Starting from zero the natural numbers are written down in base 10 like this:
0 1 2 3 4 5 6 7 8 9 10 11 12….

Consider the digit d=1. After we write down each number n, we will update the number of ones that have occurred and call this number f(n,1).
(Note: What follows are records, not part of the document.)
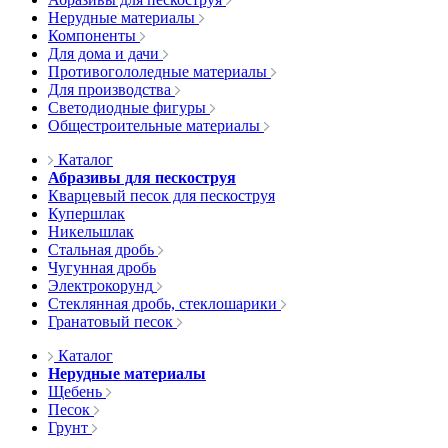
Нерудные материалы
Компоненты
Для дома и дачи
Противогололедные материалы
Для производства
Светодиодные фигуры
Общестроительные материалы
Каталог
Абразивы для пескоструя
Кварцевый песок для пескоструя
Купершлак
Никельшлак
Стальная дробь
Чугунная дробь
Электрокорунд
Стеклянная дробь, стеклошарики
Гранатовый песок
Каталог
Нерудные материалы
Щебень
Песок
Грунт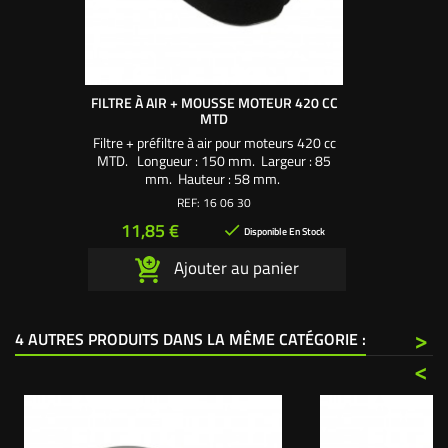
FILTRE À AIR + MOUSSE MOTEUR 420 CC
MTD
Filtre + préfiltre à air pour moteurs 420 cc
MTD. Longueur : 150 mm. Largeur : 85
mm. Hauteur : 58 mm.
REF:
16 06 30
Prix
11,85 €

Disponible En Stock
Ajouter au panier
>
4 AUTRES PRODUITS DANS LA MÊME CATÉGORIE :
<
The first values for f(n,1), then, are as follows:

n f(n,1)
0 0
1 1
2 1
3 1
4 1
5 1
6 1
7 1
8 1
9 1
10 2
11 4
12 5

Note that f(n,1) never equals 3.
So the first two solutions of the equation f(n,1)=n are n=0 and n=1. The next solution is n=199981.

In the same manner the function f(n,d) gives the total number of digits d that have been written down after the number n has been written.
In fact, for every digit d ≠ 0, 0 is the first solution of the equation f(n,d)=n.

Let s(d) be the sum of all the solutions for which f(n,d)=n.
You are given that s(1)=22786974071.

Find ∑ s(d) for 1 ≤ d ≤ 9.

Note: if, for some n, f(n,d)=n for more than one value of d this value of n is counted again for every value of d for which f(n,d)=n.


数字计数

从零开始的自然数在十进制中如下表示:
0 1 2 3 4 5 6 7 8 9 10 11 12….

考虑数字d=1。当我们写下数n之后,我们计算一下到目前为止数字1出现的次数,并记为f(n,1)。f(n,1)的前面一部分值如下所示:

n f(n,1)
0 0
1 1
2 1
3 1
4 1
5 1
6 1
7 1
8 1
9 1
10 2
11 4
12 5

注意到f(n,1)从不等于3。
等式f(n,1)=n的前两个解是n=0和n=1,下一个解是n=199981。

同样地我们记f(n,d)表示在写下n之后d出现的次数。
事实上,对于任意一个数字d ≠ 0,0都是方程f(n,d)=n的第一个解。

记s(d)是所有f(n,d)=n的解的和。
已知s(1)=22786974071。

对于1 ≤ d ≤ 9,求∑ s(d)。

注意:如果对于某些n,对于多于一个的d均满足f(n,d)=n,这个数n对于每个d都要计算一遍。